Seven months after their world was shaken, the owners of Gort’s Gouda cheese farm are still working to get their business back on solid ground.
“It’s been a tough haul. We’re working hard at rebounding, it’s looking positive. It’s going to be a long haul, but that’s okay,” said Kathy Wikkerink, who owns the farm with her spouse Gary.
In February, the Canadian Food Inspection Agency issued a report on its food safety investigation at the farm. It was initiated on Sept. 14, 2013 following a cluster of E.coli 0157:H7 illnesses that were believed to be related to consumption of cheese products from Gort’s.

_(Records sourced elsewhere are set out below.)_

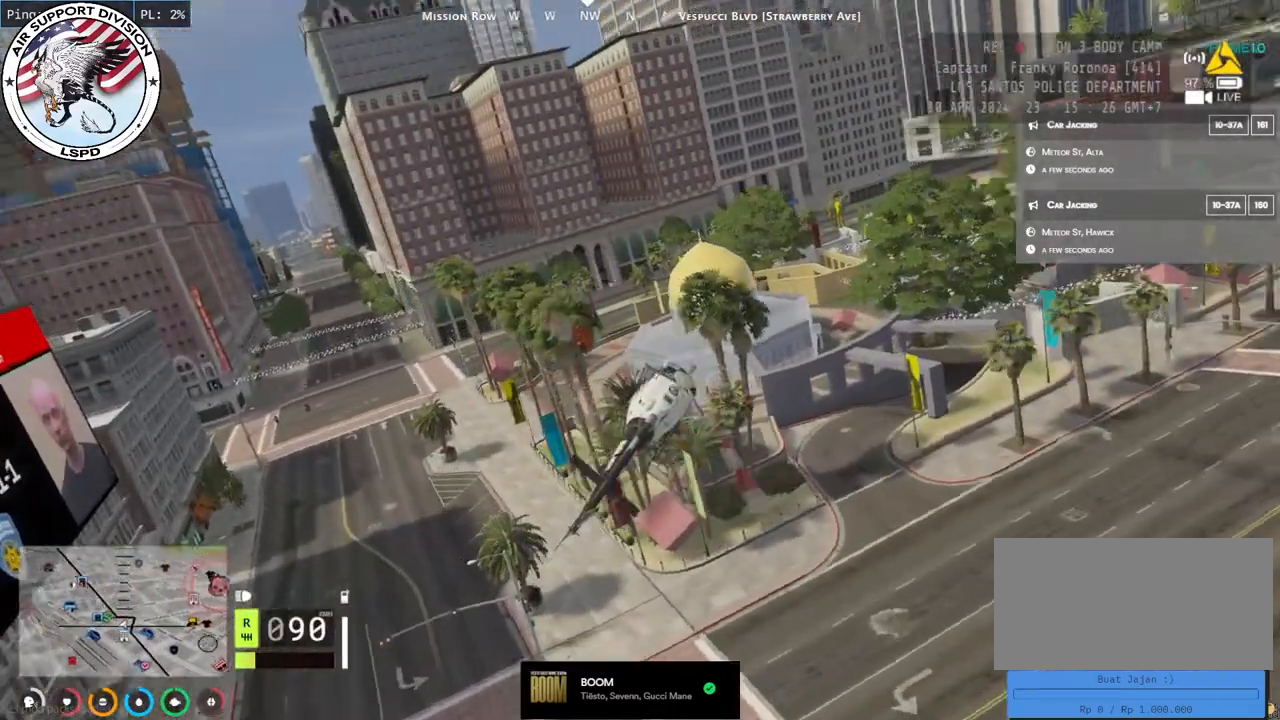
{"keys": ["d", "w"], "mouse": [], "events": [[250, "mouse_left", "up"]]}
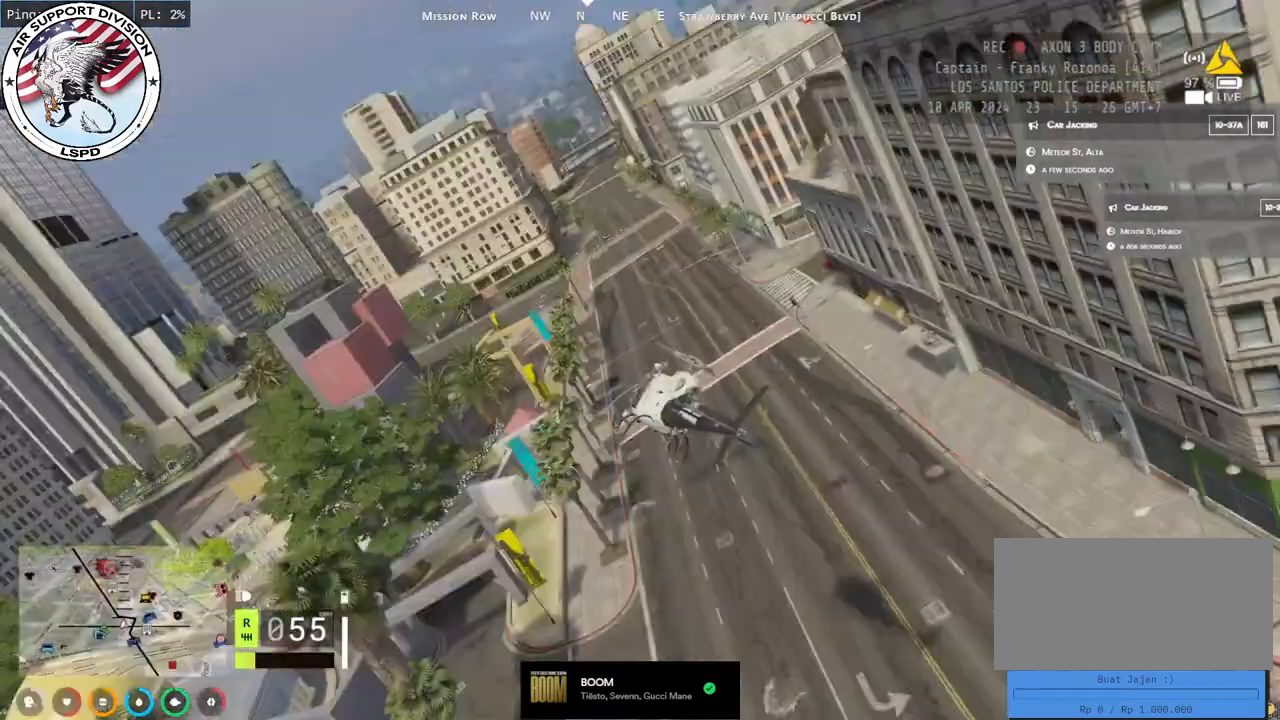
{"keys": ["d", "w"], "mouse": [], "events": [[167, "a", "down"], [417, "a", "up"]]}
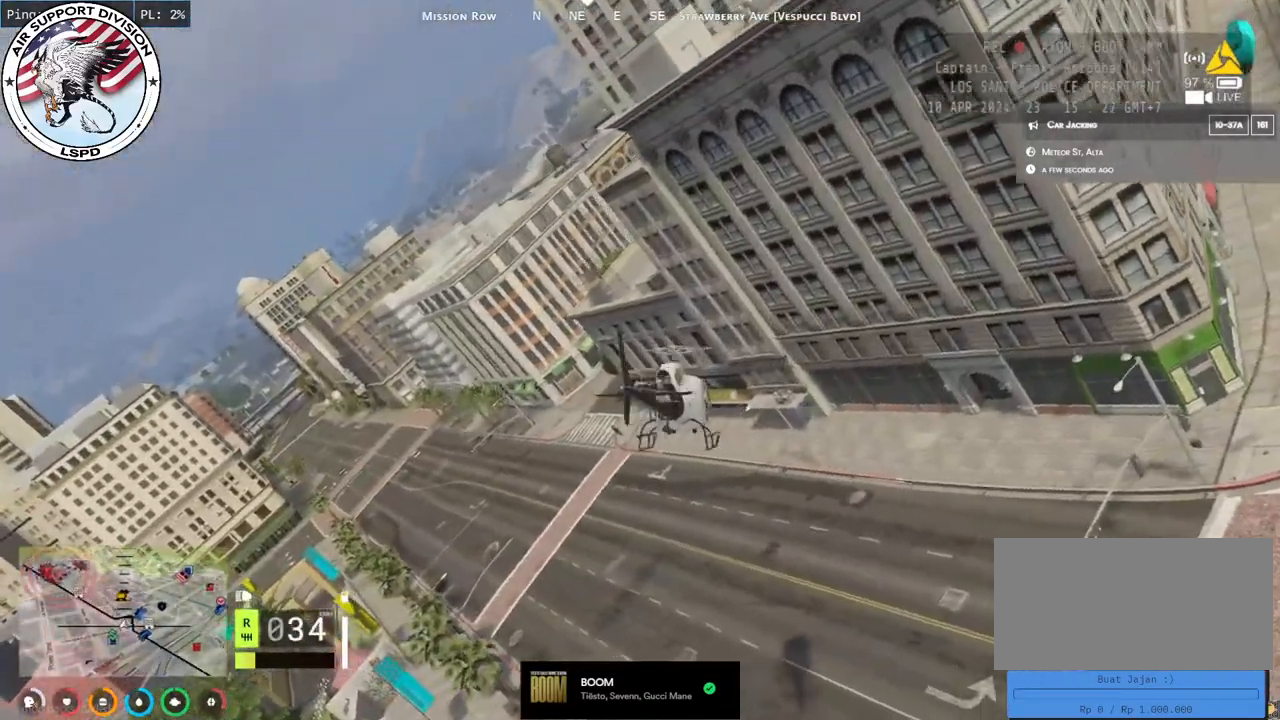
{"keys": ["a", "w"], "mouse": [], "events": [[50, "a", "down"], [100, "d", "up"]]}
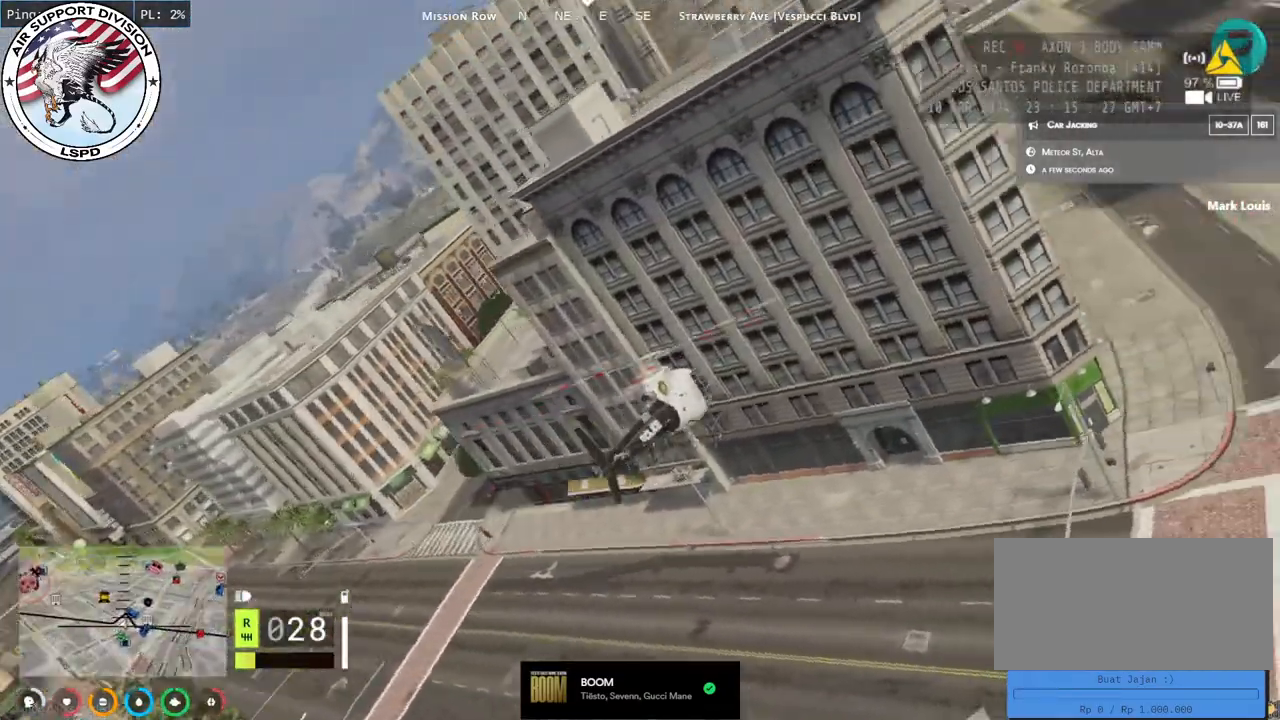
{"keys": ["a", "w"], "mouse": [], "events": [[200, "d", "down"], [250, "a", "up"], [384, "a", "down"], [450, "d", "up"]]}
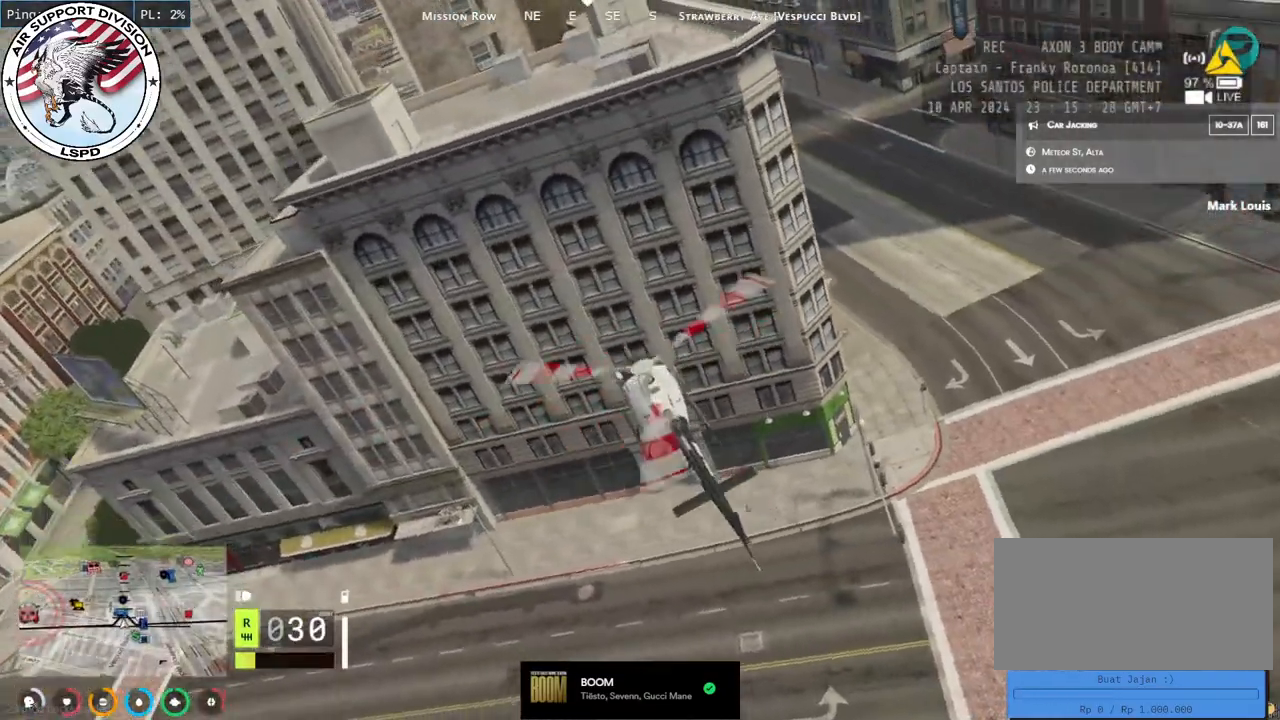
{"keys": ["a", "w"], "mouse": [], "events": [[117, "d", "down"], [134, "a", "up"], [300, "a", "down"], [334, "d", "up"]]}
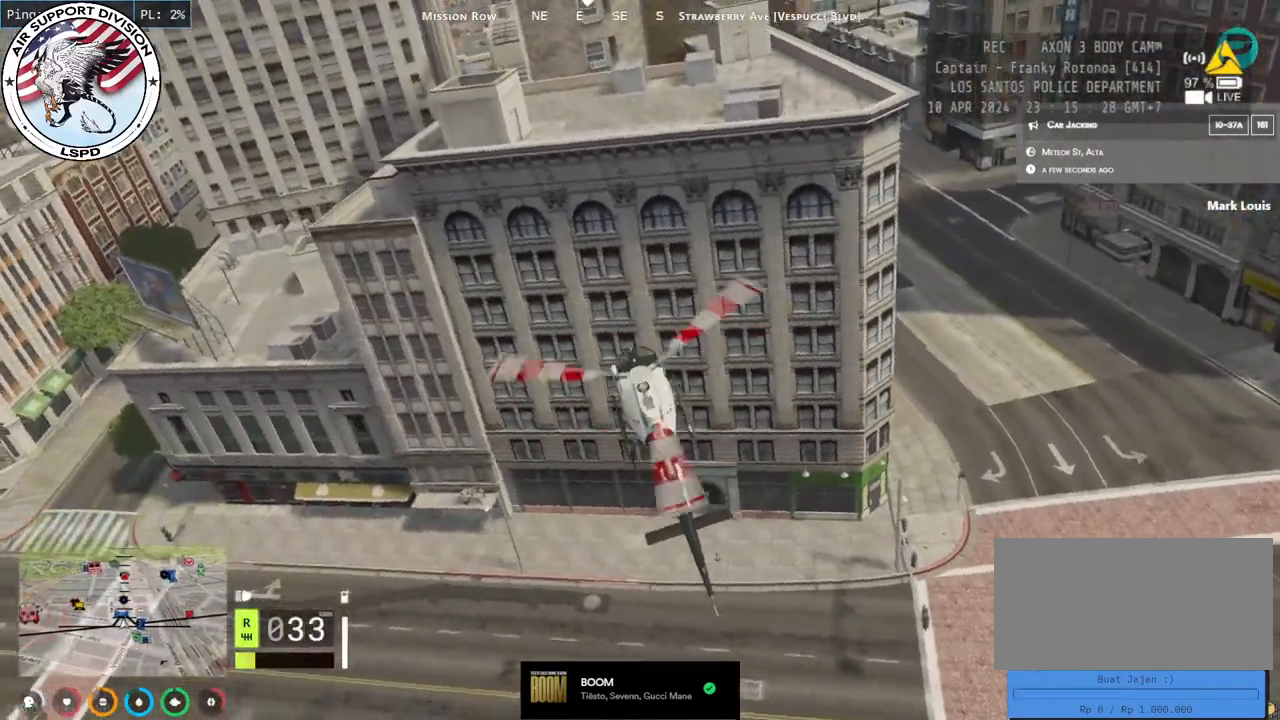
{"keys": ["d", "w"], "mouse": ["left"], "events": [[17, "d", "down"], [34, "a", "up"], [200, "mouse_left", "down"], [267, "a", "down"], [267, "d", "up"], [450, "a", "up"], [450, "d", "down"]]}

Twenty-one people were eventually reported with E.coli-related illness and recovered, while one woman died.
Pinpointing the contamination couldn’t be done.
“Despite extensive efforts, the CFIA concluded that there was no evidence available to confirm the source of the E. coli O157:H7 contamination,” states the report.
“The CFIA identified areas for improvements at the processing facility and requested Gort’s Gouda Cheese Farm to submit a corrective action plan. The company was requested to make enhancements in sanitation practices, equipment design and building maintenance.”
It adds that, “all food safety concerns identified during the investigation have been corrected. Gort’s Gouda Cheese Farm corrected other administrative and non-food safety related issues within accepted time frames.”
Kathy says the bulk of the requirements for the business involved paper work, “bigger paper trails.”
Under “root cause analysis,” the report points to raw milk cheese products.
“Overall evidence indicated that there were a number of opportunities for contamination to occur in the earlier stages of the raw milk cheese manufacturing process.
“The potential for contamination during cutting, handling and packaging was also found to be a possible risk factor.”